The expected output is the complete data, reproduced exactly.
---------- Material provided ----------
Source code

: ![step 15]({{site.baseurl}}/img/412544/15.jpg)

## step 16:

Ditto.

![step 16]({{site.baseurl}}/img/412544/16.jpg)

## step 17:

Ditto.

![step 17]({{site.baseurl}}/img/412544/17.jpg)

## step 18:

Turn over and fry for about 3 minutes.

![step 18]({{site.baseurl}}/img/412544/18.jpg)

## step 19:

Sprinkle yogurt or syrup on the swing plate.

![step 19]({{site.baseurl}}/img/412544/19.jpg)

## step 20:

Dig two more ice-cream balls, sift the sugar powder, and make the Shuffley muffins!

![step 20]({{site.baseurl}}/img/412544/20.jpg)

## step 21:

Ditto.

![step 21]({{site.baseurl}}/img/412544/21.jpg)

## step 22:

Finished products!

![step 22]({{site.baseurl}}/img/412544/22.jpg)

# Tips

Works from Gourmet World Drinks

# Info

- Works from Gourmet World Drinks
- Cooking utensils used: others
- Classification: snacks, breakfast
----------
◆ **Task response**:
Source code

: ![step 15]({{site.baseurl}}/img/412544/15.jpg)

## step 16:

Ditto.

![step 16]({{site.baseurl}}/img/412544/16.jpg)

## step 17:

Ditto.

![step 17]({{site.baseurl}}/img/412544/17.jpg)

## step 18:

Turn over and fry for about 3 minutes.

![step 18]({{site.baseurl}}/img/412544/18.jpg)

## step 19:

Sprinkle yogurt or syrup on the swing plate.

![step 19]({{site.baseurl}}/img/412544/19.jpg)

## step 20:

Dig two more ice-cream balls, sift the sugar powder, and make the Shuffley muffins!

![step 20]({{site.baseurl}}/img/412544/20.jpg)

## step 21:

Ditto.

![step 21]({{site.baseurl}}/img/412544/21.jpg)

## step 22:

Finished products!

![step 22]({{site.baseurl}}/img/412544/22.jpg)

# Tips

Works from Gourmet World Drinks

# Info

- Works from Gourmet World Drinks
- Cooking utensils used: others
- Classification: snacks, breakfast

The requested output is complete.